* [Work required]
Look below and pull out each line with the word "Corresponding".

* [Provided entries]
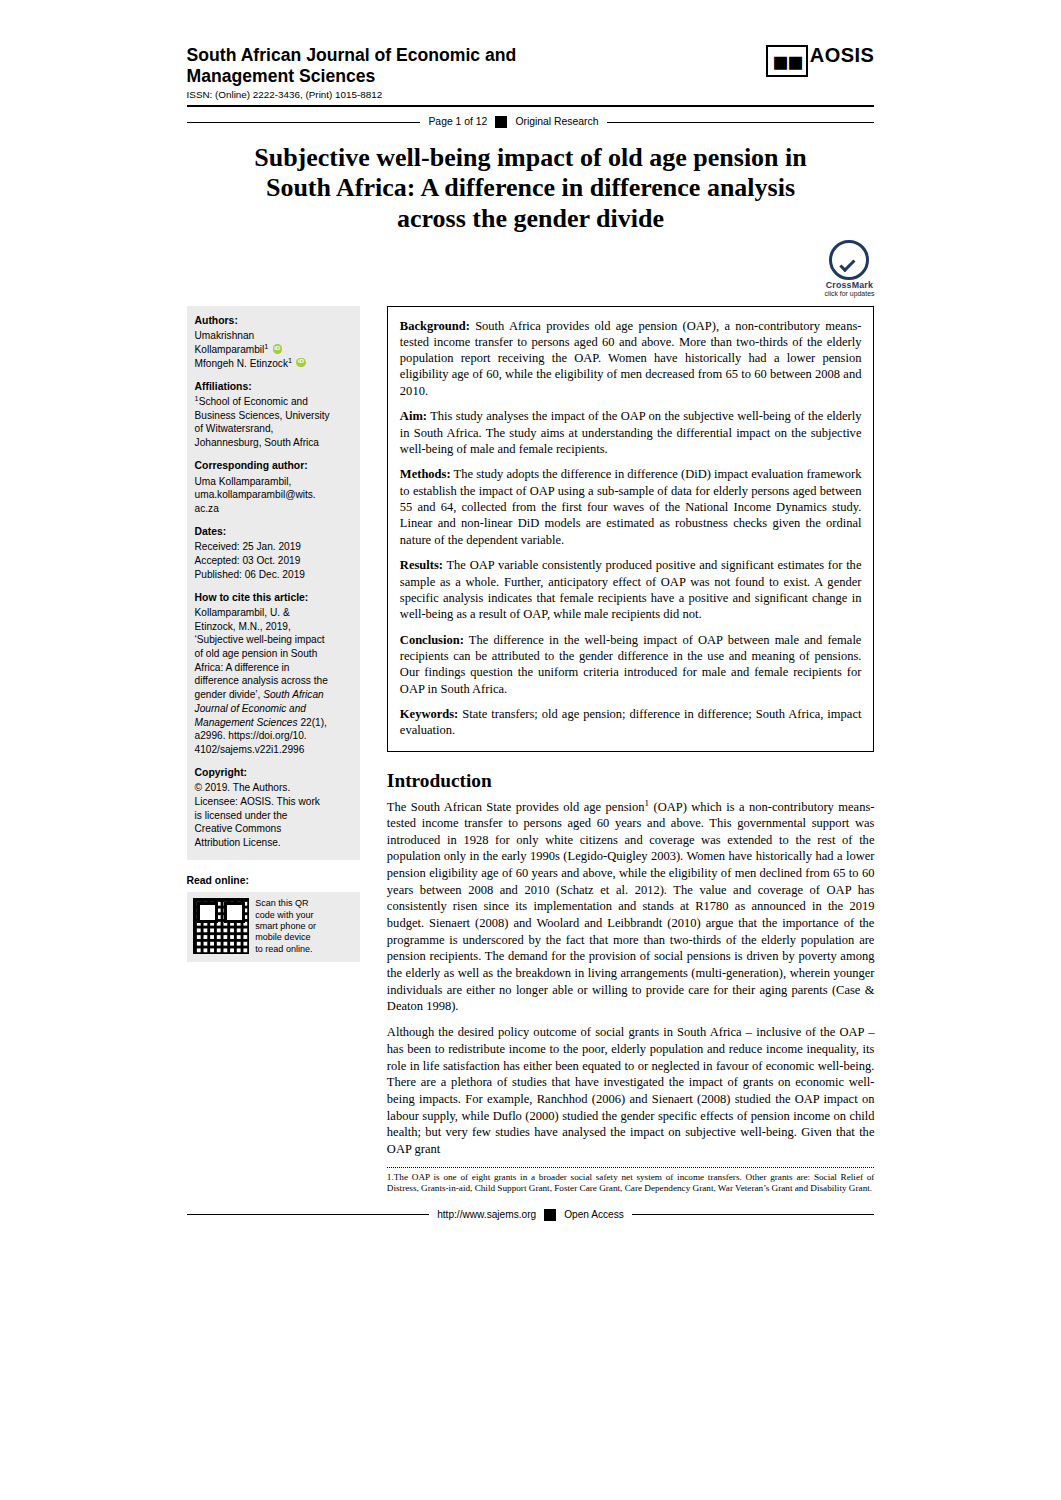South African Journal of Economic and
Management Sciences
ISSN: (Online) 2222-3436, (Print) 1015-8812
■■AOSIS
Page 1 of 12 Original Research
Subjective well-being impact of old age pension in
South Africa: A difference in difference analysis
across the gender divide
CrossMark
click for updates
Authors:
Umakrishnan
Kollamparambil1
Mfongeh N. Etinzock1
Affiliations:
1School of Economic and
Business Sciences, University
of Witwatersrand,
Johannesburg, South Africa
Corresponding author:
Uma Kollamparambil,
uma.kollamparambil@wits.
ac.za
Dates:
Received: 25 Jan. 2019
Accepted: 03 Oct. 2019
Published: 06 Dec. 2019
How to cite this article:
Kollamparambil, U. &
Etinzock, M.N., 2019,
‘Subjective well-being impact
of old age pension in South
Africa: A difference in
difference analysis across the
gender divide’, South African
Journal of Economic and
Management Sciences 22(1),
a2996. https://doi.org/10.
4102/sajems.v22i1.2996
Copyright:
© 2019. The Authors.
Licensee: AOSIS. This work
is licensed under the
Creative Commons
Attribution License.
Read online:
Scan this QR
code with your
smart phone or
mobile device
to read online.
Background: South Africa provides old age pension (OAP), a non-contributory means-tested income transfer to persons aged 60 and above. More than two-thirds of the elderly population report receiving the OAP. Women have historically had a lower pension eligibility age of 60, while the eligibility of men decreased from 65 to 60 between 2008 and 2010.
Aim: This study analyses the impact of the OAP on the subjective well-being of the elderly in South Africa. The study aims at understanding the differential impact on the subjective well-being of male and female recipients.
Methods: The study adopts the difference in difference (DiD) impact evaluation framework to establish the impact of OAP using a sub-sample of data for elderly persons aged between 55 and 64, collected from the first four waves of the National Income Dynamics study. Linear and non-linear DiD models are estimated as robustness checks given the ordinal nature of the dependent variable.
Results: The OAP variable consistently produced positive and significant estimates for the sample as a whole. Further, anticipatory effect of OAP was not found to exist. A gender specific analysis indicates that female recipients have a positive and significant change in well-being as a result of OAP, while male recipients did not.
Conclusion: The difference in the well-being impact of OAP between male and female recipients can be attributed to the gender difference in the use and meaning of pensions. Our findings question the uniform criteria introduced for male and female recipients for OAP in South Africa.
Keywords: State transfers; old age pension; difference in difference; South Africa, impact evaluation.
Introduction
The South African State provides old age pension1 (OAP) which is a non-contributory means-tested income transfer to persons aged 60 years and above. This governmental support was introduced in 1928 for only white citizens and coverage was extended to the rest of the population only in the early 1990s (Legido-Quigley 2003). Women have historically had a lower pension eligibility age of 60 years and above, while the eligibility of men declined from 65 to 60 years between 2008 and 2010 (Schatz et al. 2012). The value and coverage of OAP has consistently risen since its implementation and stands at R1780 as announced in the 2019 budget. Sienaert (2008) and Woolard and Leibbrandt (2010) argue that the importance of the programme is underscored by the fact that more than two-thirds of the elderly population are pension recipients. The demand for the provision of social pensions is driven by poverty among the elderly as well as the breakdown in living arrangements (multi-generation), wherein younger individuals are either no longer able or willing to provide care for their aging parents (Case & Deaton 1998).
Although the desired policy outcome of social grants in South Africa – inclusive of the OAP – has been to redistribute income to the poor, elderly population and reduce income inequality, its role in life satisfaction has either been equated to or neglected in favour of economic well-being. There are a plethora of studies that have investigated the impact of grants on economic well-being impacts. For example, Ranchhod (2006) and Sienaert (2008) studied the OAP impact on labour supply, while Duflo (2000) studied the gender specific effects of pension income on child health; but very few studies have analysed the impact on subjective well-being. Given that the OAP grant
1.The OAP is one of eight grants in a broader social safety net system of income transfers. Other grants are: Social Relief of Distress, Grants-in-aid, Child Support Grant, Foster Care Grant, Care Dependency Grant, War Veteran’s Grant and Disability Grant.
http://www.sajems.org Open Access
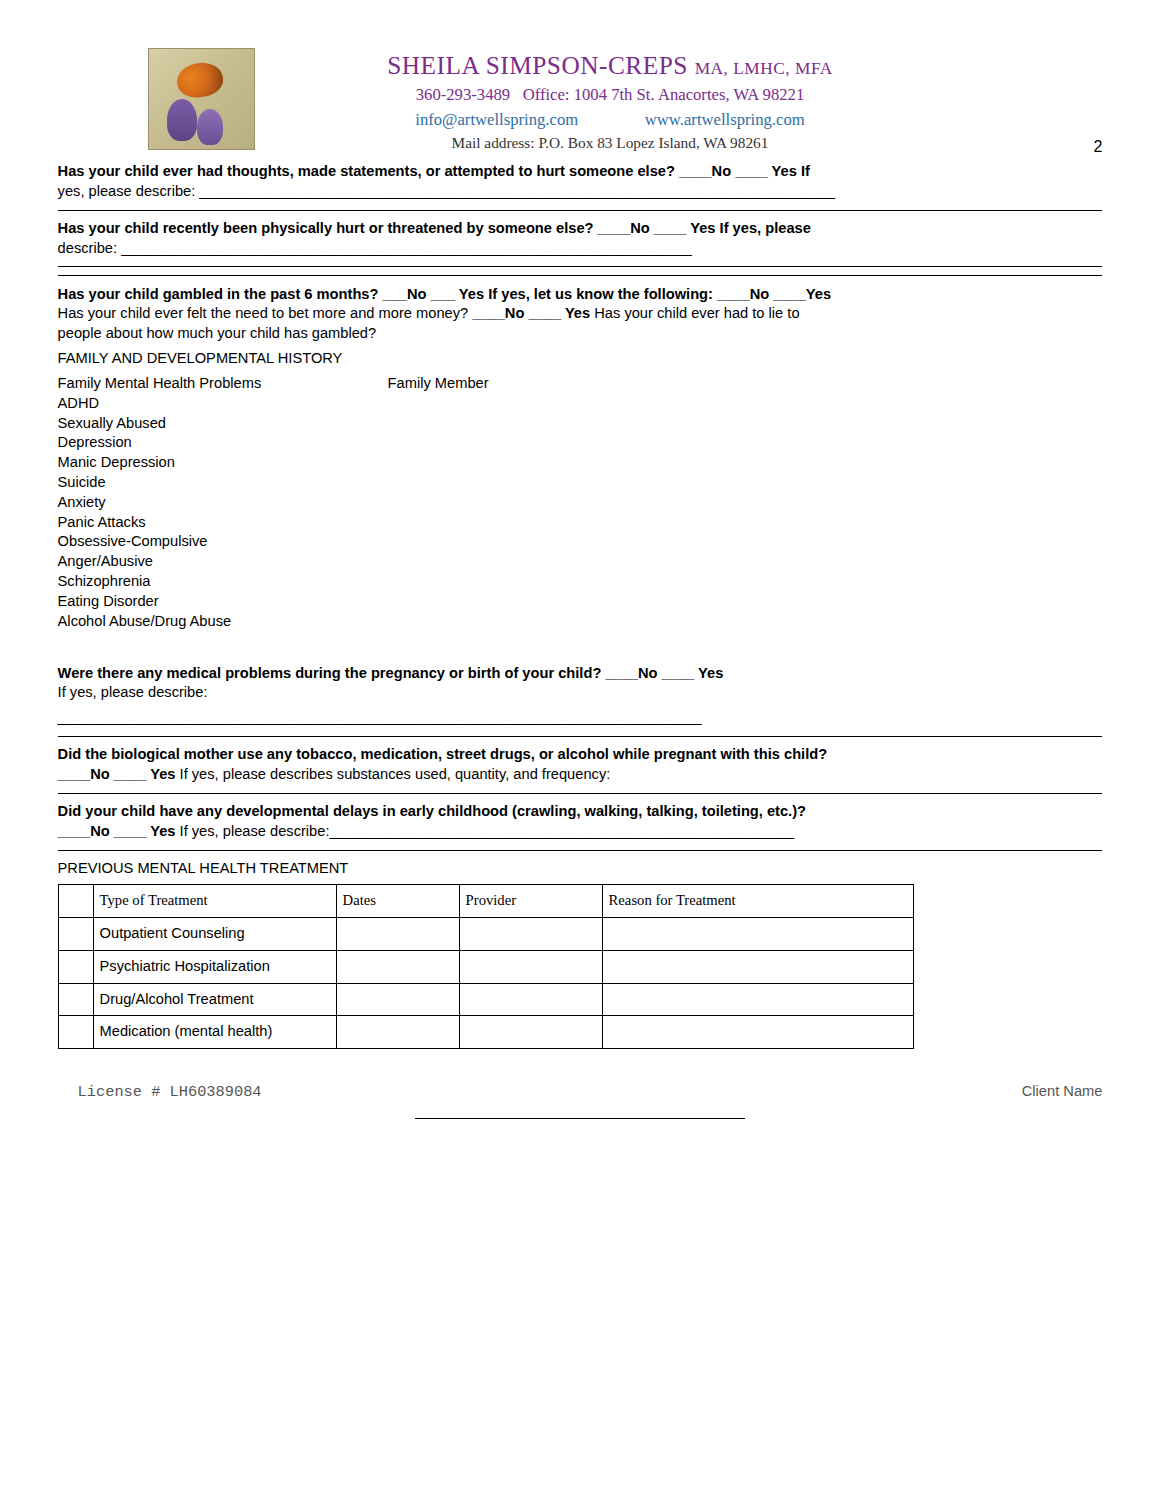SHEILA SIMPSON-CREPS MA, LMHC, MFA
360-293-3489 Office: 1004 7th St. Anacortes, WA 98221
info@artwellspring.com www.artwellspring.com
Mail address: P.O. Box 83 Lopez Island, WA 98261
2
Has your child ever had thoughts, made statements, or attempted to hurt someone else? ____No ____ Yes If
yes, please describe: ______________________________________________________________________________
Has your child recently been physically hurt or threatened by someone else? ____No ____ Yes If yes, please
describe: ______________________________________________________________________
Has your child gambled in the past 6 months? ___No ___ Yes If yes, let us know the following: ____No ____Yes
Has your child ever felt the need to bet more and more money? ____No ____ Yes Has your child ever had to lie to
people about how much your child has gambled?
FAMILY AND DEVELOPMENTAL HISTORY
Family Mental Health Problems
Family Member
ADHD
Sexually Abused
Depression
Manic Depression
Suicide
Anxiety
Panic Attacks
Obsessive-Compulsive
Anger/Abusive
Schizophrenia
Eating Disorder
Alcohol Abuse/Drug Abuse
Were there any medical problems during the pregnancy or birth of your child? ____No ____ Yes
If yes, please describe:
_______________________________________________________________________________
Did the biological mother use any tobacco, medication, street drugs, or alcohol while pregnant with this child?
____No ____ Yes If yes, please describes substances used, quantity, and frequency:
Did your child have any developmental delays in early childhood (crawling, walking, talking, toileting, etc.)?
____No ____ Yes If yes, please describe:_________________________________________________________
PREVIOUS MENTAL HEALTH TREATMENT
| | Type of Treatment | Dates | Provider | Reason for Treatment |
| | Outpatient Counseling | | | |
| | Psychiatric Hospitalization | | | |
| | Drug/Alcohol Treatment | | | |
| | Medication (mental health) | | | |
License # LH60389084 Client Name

---

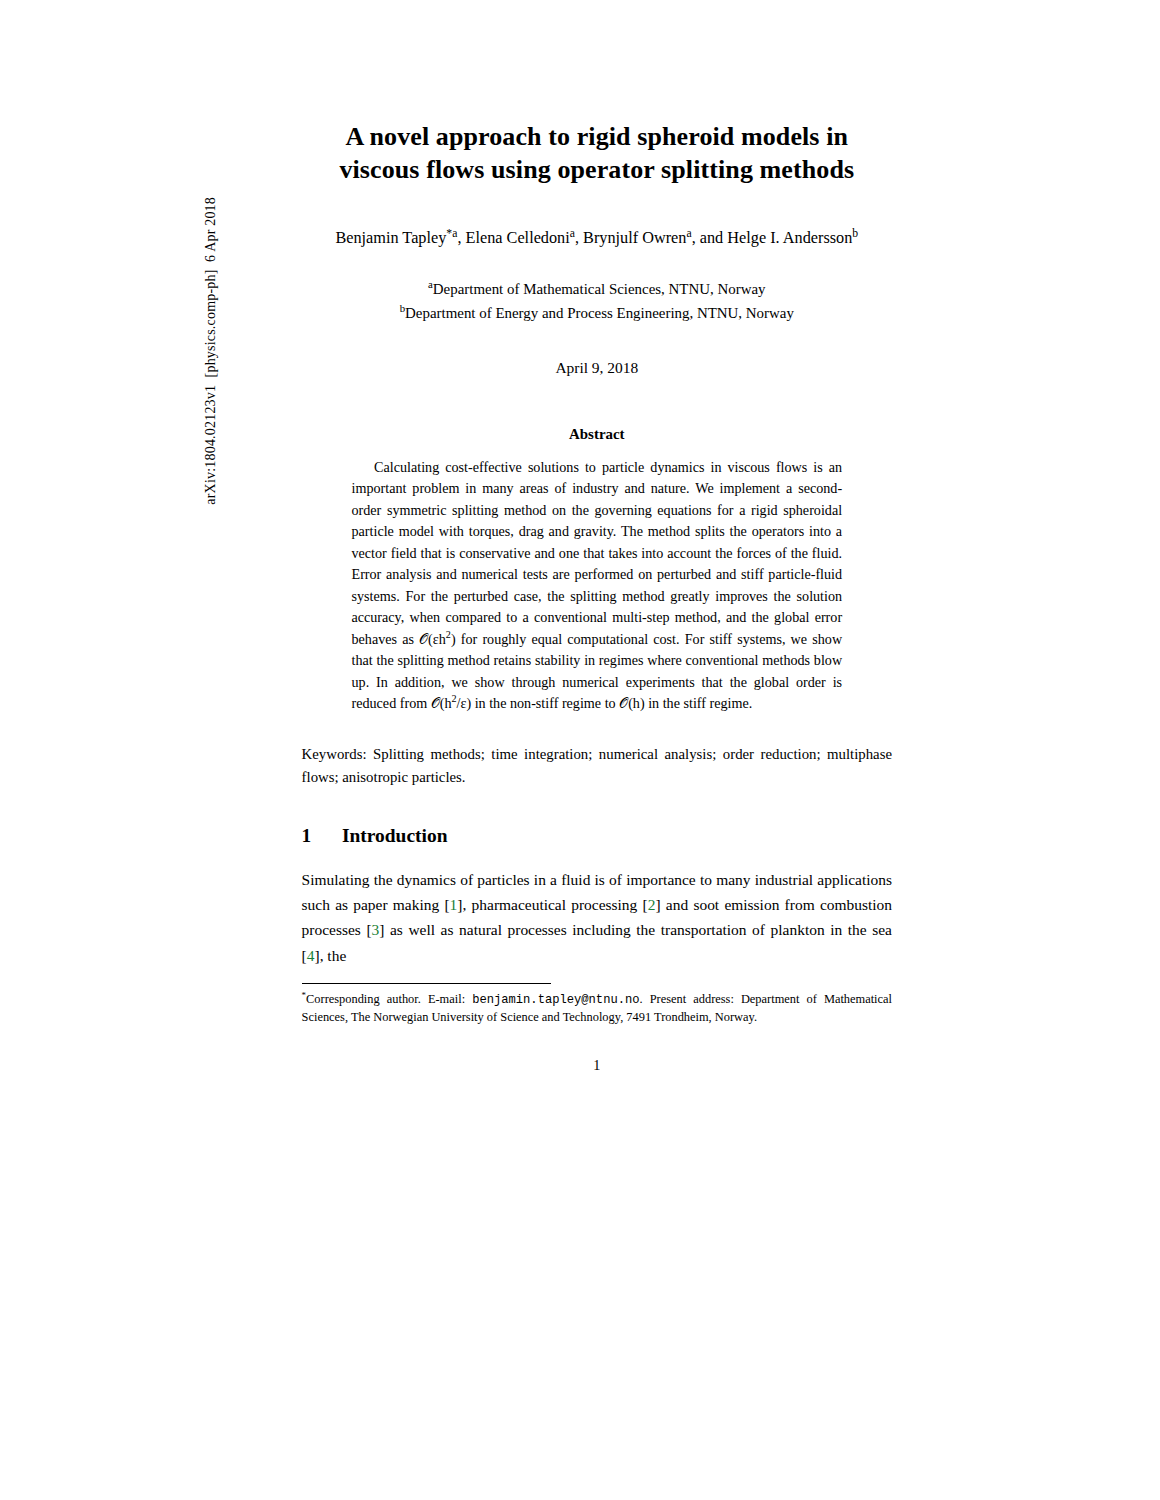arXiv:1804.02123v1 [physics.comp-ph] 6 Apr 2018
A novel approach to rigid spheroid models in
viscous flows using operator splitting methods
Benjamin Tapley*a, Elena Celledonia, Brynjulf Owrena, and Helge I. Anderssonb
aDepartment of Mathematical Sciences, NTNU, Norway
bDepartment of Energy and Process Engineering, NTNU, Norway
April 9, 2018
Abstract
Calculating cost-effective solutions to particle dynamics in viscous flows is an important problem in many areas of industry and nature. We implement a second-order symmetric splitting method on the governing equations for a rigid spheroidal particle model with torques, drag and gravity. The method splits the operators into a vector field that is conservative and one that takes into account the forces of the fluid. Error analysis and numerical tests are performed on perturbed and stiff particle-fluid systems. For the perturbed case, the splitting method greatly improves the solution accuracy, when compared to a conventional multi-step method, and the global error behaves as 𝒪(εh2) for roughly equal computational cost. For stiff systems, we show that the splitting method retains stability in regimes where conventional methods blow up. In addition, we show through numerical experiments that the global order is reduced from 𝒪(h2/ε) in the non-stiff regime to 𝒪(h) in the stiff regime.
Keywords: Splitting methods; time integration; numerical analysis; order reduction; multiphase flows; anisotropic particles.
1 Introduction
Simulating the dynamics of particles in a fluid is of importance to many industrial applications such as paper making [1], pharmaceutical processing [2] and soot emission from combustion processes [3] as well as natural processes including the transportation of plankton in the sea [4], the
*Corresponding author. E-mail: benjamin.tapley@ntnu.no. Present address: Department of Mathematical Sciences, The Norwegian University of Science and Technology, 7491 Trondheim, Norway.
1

==

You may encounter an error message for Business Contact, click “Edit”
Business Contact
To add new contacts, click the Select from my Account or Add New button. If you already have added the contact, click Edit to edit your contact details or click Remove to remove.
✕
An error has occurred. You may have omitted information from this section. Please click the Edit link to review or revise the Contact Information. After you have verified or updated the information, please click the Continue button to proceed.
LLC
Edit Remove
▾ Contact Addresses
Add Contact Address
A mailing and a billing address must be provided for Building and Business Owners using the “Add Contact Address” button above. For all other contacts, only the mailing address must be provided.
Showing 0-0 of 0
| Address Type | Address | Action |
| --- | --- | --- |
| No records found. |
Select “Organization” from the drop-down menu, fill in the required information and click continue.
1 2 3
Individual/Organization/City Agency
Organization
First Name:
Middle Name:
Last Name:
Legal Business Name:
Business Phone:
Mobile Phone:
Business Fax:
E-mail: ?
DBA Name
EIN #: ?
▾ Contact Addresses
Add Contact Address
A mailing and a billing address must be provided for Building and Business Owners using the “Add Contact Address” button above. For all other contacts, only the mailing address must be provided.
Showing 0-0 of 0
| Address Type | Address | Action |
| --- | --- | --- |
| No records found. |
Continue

* [Response for this exercise]
Corresponding author:
*Corresponding author. E-mail: benjamin.tapley@ntnu.no. Present address: Department of Mathematical Sciences, The Norwegian University of Science and Technology, 7491 Trondheim, Norway.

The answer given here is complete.